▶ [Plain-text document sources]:
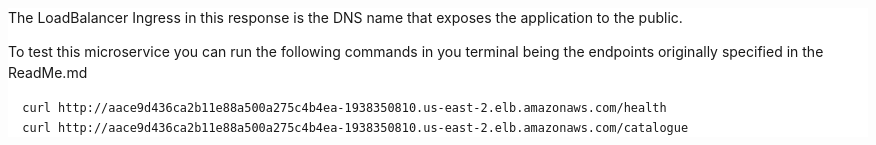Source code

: The LoadBalancer Ingress in this response is the DNS name that exposes the application to the public.

To test this microservice you can run the following commands in you terminal being the endpoints
originally specified in the ReadMe.md

```
  curl http://aace9d436ca2b11e88a500a275c4b4ea-1938350810.us-east-2.elb.amazonaws.com/health
  curl http://aace9d436ca2b11e88a500a275c4b4ea-1938350810.us-east-2.elb.amazonaws.com/catalogue
```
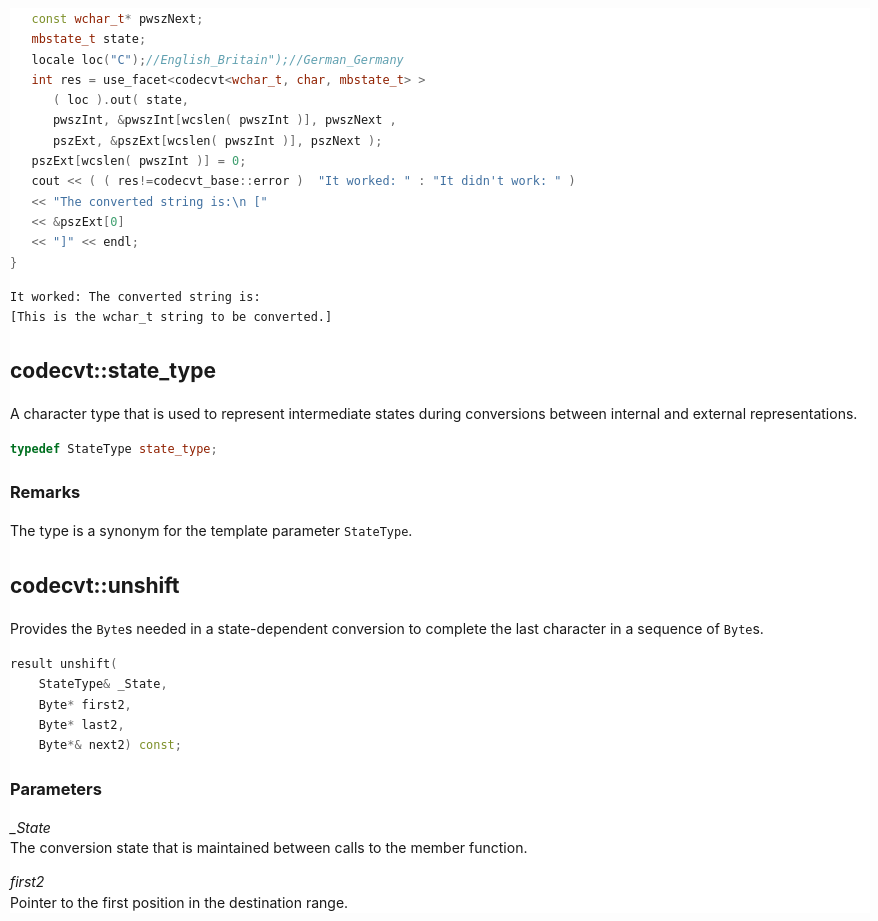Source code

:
 ```cpp
   const wchar_t* pwszNext;
   mbstate_t state;
   locale loc("C");//English_Britain");//German_Germany
   int res = use_facet<codecvt<wchar_t, char, mbstate_t> >
      ( loc ).out( state,
      pwszInt, &pwszInt[wcslen( pwszInt )], pwszNext ,
      pszExt, &pszExt[wcslen( pwszInt )], pszNext );
   pszExt[wcslen( pwszInt )] = 0;
   cout << ( ( res!=codecvt_base::error )  "It worked: " : "It didn't work: " )
   << "The converted string is:\n ["
   << &pszExt[0]
   << "]" << endl;
}
```

```Output
It worked: The converted string is:
[This is the wchar_t string to be converted.]
```

## <a name="state_type"></a>  codecvt::state_type

A character type that is used to represent intermediate states during conversions between internal and external representations.

```cpp
typedef StateType state_type;
```

### Remarks

The type is a synonym for the template parameter `StateType`.

## <a name="unshift"></a>  codecvt::unshift

Provides the `Byte`s needed in a state-dependent conversion to complete the last character in a sequence of `Byte`s.

```cpp
result unshift(
    StateType& _State,
    Byte* first2,
    Byte* last2,
    Byte*& next2) const;
```

### Parameters

*_State*<br/>
The conversion state that is maintained between calls to the member function.

*first2*<br/>
Pointer to the first position in the destination range.
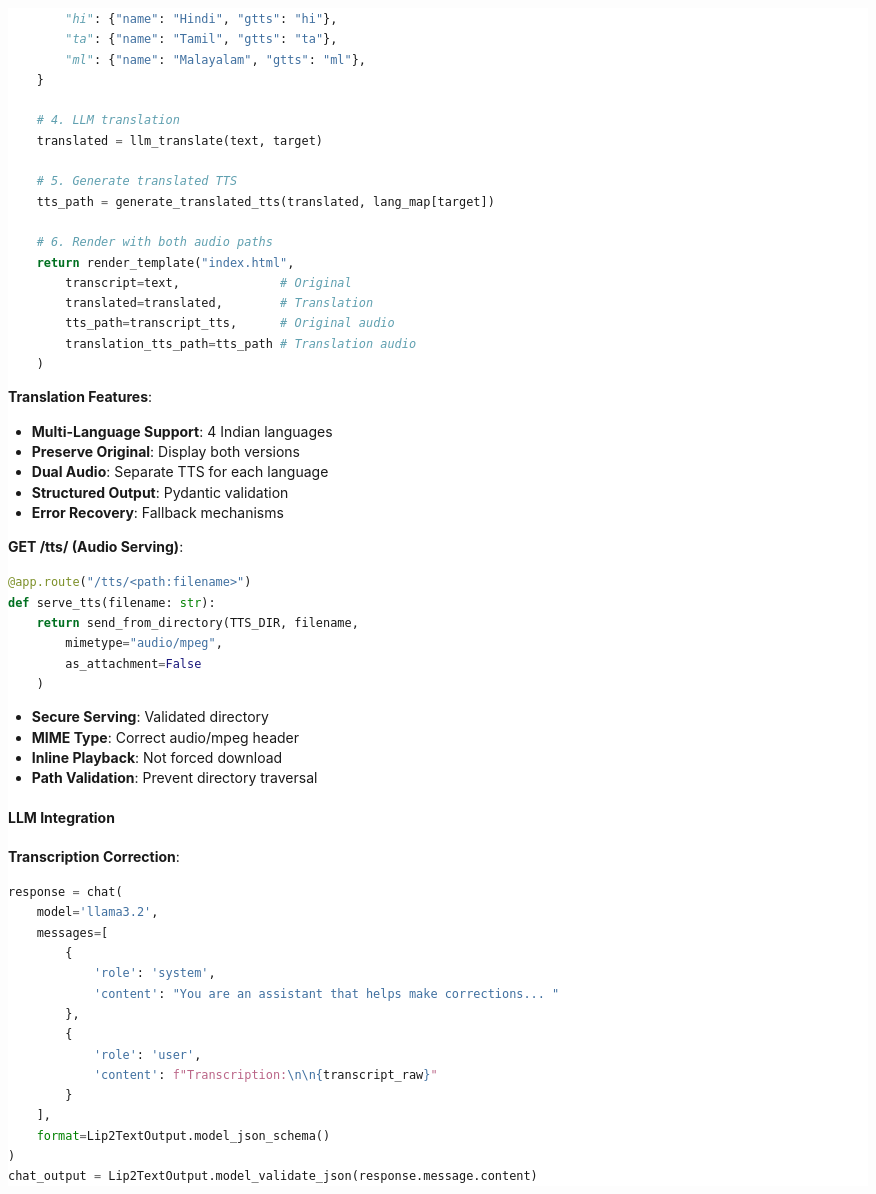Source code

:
 ```python
        "hi": {"name": "Hindi", "gtts": "hi"},
        "ta": {"name": "Tamil", "gtts": "ta"},
        "ml": {"name": "Malayalam", "gtts": "ml"},
    }
    
    # 4. LLM translation
    translated = llm_translate(text, target)
    
    # 5. Generate translated TTS
    tts_path = generate_translated_tts(translated, lang_map[target])
    
    # 6. Render with both audio paths
    return render_template("index.html",
        transcript=text,              # Original
        translated=translated,        # Translation
        tts_path=transcript_tts,      # Original audio
        translation_tts_path=tts_path # Translation audio
    )
```

**Translation Features**:
- **Multi-Language Support**: 4 Indian languages
- **Preserve Original**: Display both versions
- **Dual Audio**: Separate TTS for each language
- **Structured Output**: Pydantic validation
- **Error Recovery**: Fallback mechanisms

**GET /tts/<filename> (Audio Serving)**:
```python
@app.route("/tts/<path:filename>")
def serve_tts(filename: str):
    return send_from_directory(TTS_DIR, filename, 
        mimetype="audio/mpeg", 
        as_attachment=False
    )
```
- **Secure Serving**: Validated directory
- **MIME Type**: Correct audio/mpeg header
- **Inline Playback**: Not forced download
- **Path Validation**: Prevent directory traversal

#### LLM Integration

**Transcription Correction**:
```python
response = chat(
    model='llama3.2',
    messages=[
        {
            'role': 'system',
            'content': "You are an assistant that helps make corrections... "
        },
        {
            'role': 'user',
            'content': f"Transcription:\n\n{transcript_raw}"
        }
    ],
    format=Lip2TextOutput.model_json_schema()
)
chat_output = Lip2TextOutput.model_validate_json(response.message.content)
```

▶ [Action item]: Look through the records and gather each line with the word "east".

▶ [Answer box]:
  curl http://aace9d436ca2b11e88a500a275c4b4ea-1938350810.us-east-2.elb.amazonaws.com/health
  curl http://aace9d436ca2b11e88a500a275c4b4ea-1938350810.us-east-2.elb.amazonaws.com/catalogue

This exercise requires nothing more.